Lo studio ha preso il via da un fatto già noto agli scienziati: i buchi neri supermassicci crescono nelle regioni centrali delle galassie che contengono grandi quantità di gas e numerose nursery stellari. Le stelle più grandi in questi ammassi vivono per periodi più brevi e si evolvono rapidamente in buchi neri stellari dalle dimensioni di diverse decine di masse solari: non molto grandi ma estremamente numerosi. Il gas che li circonda esercita un attrito molto dinamico facendoli spostare velocemente verso il centro della galassia. Qui si fondono tra di loro creando il ‘seme’ del buco nero supermassiccio.

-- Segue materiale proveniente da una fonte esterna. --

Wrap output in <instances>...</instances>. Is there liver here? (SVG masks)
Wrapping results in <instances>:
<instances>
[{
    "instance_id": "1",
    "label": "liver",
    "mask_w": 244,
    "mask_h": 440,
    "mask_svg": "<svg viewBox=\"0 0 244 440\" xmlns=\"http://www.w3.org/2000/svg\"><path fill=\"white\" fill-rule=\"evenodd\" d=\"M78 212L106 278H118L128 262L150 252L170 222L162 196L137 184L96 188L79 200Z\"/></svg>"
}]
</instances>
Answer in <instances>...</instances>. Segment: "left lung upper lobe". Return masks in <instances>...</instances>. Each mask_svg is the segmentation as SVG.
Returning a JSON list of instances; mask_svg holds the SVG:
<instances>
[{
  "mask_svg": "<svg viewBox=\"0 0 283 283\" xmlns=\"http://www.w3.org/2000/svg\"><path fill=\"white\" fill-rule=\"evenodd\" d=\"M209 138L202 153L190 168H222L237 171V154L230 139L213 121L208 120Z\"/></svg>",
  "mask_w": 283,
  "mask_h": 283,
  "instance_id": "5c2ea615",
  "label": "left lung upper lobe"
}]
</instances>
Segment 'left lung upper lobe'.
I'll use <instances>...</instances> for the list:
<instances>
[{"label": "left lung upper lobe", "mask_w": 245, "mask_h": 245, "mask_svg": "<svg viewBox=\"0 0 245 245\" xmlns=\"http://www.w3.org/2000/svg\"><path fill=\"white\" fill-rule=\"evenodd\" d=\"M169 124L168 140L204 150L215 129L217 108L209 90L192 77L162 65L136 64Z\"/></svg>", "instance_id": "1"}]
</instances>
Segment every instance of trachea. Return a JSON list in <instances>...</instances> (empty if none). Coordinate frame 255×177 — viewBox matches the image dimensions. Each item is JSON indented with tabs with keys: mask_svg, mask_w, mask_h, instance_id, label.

«Secondo le teorie classiche un buco nero supermassiccio cresce al centro di una galassia catturando la materia circostante, principalmente gas, accrescendola su se stessa e infine divorandola a un ritmo proporzionale alla sua massa – commentano Lumen Boco e Andrea Lapi autori dello studio – per questo motivo durante le fasi iniziali del suo sviluppo – quando la massa del buco nero è piccola – la crescita è molto lenta. Così lenta che per raggiungere le masse osservate, miliardi di volte quella del Sole, ci sarebbe bisogno di tempi lunghissimi, maggiori dell’età del giovane universo». Tuttavia la ricerca ha dimostrato che l’evoluzione potrebbe essere molto più rapida di quanto previsto.

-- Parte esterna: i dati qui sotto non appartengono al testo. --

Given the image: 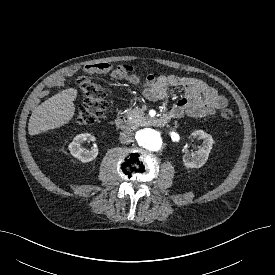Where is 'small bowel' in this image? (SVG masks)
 Masks as SVG:
<instances>
[{"mask_svg":"<svg viewBox=\"0 0 275 275\" xmlns=\"http://www.w3.org/2000/svg\"><path fill=\"white\" fill-rule=\"evenodd\" d=\"M122 66L121 70H116L111 64L99 63L87 65L82 70L89 74L113 72L118 79H126L133 84L141 83L140 77L134 73L131 67ZM69 76L70 73L67 72L65 75L56 78L53 85L63 86ZM142 84L145 97L151 101L165 100L167 90L170 87L183 90L184 96L169 109L168 115L170 118H180L184 114L191 117H207L227 106V100L223 95L199 79L177 75H161L158 77L148 75Z\"/></svg>","mask_w":275,"mask_h":275,"instance_id":"obj_1","label":"small bowel"}]
</instances>
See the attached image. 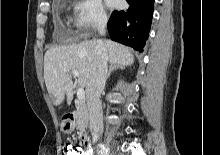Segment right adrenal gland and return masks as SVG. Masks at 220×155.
Segmentation results:
<instances>
[{"mask_svg":"<svg viewBox=\"0 0 220 155\" xmlns=\"http://www.w3.org/2000/svg\"><path fill=\"white\" fill-rule=\"evenodd\" d=\"M124 68V66H122V65H118V64H114V63H112L111 65H110V68H109V71H108V73H107V77L106 78H109L110 77V75H111V72L113 71V70H122Z\"/></svg>","mask_w":220,"mask_h":155,"instance_id":"obj_1","label":"right adrenal gland"}]
</instances>
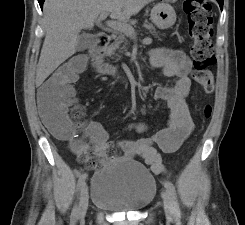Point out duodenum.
I'll return each mask as SVG.
<instances>
[{"instance_id":"obj_1","label":"duodenum","mask_w":245,"mask_h":225,"mask_svg":"<svg viewBox=\"0 0 245 225\" xmlns=\"http://www.w3.org/2000/svg\"><path fill=\"white\" fill-rule=\"evenodd\" d=\"M110 41V36L107 33H99L96 36L95 44L90 49L89 54L93 62L94 69L102 74L111 75L116 68L108 63L102 62V57L105 54Z\"/></svg>"}]
</instances>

Secondo i calcoli effettuati il processo di migrazione e fusione dei buchi neri stellari può portare il seme del buco nero supermassiccio a raggiungere una massa compresa tra le 10mila e le 100mila volte il Sole in circa 50-100 milioni di anni. A questo punto la crescita del buco nero al centro subisce una fortissima accelerazione poiché ha attirato un’enorme quantità di gas . Nello specifico gli scienziati ritengono che l’esistenza di un seme così grande abbia velocizzato la crescita dei buchi nero supermassicci e ne abbia consentito la formazione anche agli albori del Cosmo.

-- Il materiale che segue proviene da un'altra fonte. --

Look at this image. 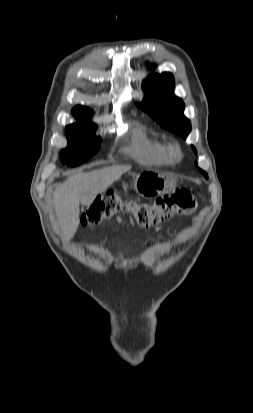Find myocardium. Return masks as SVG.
I'll return each instance as SVG.
<instances>
[{"label":"myocardium","instance_id":"obj_1","mask_svg":"<svg viewBox=\"0 0 253 413\" xmlns=\"http://www.w3.org/2000/svg\"><path fill=\"white\" fill-rule=\"evenodd\" d=\"M172 152H173V154L176 158H179L181 156V152H180L178 146H176V145L172 146Z\"/></svg>","mask_w":253,"mask_h":413}]
</instances>
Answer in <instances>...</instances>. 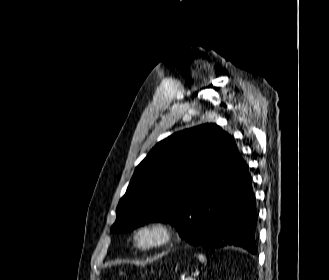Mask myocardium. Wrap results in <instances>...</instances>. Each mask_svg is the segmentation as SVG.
Instances as JSON below:
<instances>
[{
  "label": "myocardium",
  "instance_id": "obj_1",
  "mask_svg": "<svg viewBox=\"0 0 329 280\" xmlns=\"http://www.w3.org/2000/svg\"><path fill=\"white\" fill-rule=\"evenodd\" d=\"M143 233H152L153 240L148 243H141L139 238ZM173 238V229L165 221L150 220L137 225L131 234L133 247L142 252L154 251L168 246Z\"/></svg>",
  "mask_w": 329,
  "mask_h": 280
}]
</instances>
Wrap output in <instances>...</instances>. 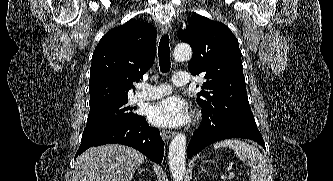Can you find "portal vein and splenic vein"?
Listing matches in <instances>:
<instances>
[{
	"instance_id": "portal-vein-and-splenic-vein-1",
	"label": "portal vein and splenic vein",
	"mask_w": 333,
	"mask_h": 181,
	"mask_svg": "<svg viewBox=\"0 0 333 181\" xmlns=\"http://www.w3.org/2000/svg\"><path fill=\"white\" fill-rule=\"evenodd\" d=\"M235 177V174L233 172H231L229 175H228V179H232Z\"/></svg>"
}]
</instances>
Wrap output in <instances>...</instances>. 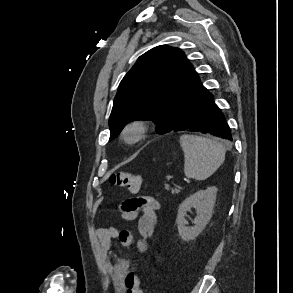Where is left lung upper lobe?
I'll return each mask as SVG.
<instances>
[{
	"instance_id": "5c2ea615",
	"label": "left lung upper lobe",
	"mask_w": 293,
	"mask_h": 293,
	"mask_svg": "<svg viewBox=\"0 0 293 293\" xmlns=\"http://www.w3.org/2000/svg\"><path fill=\"white\" fill-rule=\"evenodd\" d=\"M206 90L181 50L166 45L149 50L120 83L109 118V140L134 120H152L159 134L172 131L186 106Z\"/></svg>"
}]
</instances>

Lo studio potrebbe essere testato in tempi brevi grazie ai rilevatori di onde gravitazionali già a nostra disposizione. La fusione di un gran numero di buchi neri stellari con il seme del buco nero supermassiccio produrrà onde gravitazionali che saremo in grado di studiare con i rilevatori Ligo e Virgo e con gli osservatori del futuro come Lisa che verrà lanciato nel 2034 e l’Einstein Telescope, in fase di progettazione.
«L’obiettivo della ricerca – concludono Boco e Lapi – è sviluppare modelli teorici utili a capitalizzare le informazioni provenienti dagli esperimenti che si occupano della rilevazione di onde gravitazionali con la speranza di fornire delle soluzioni alle questioni irrisolte legate all’astrofisica, alla cosmologia e alla fisica fondamentale».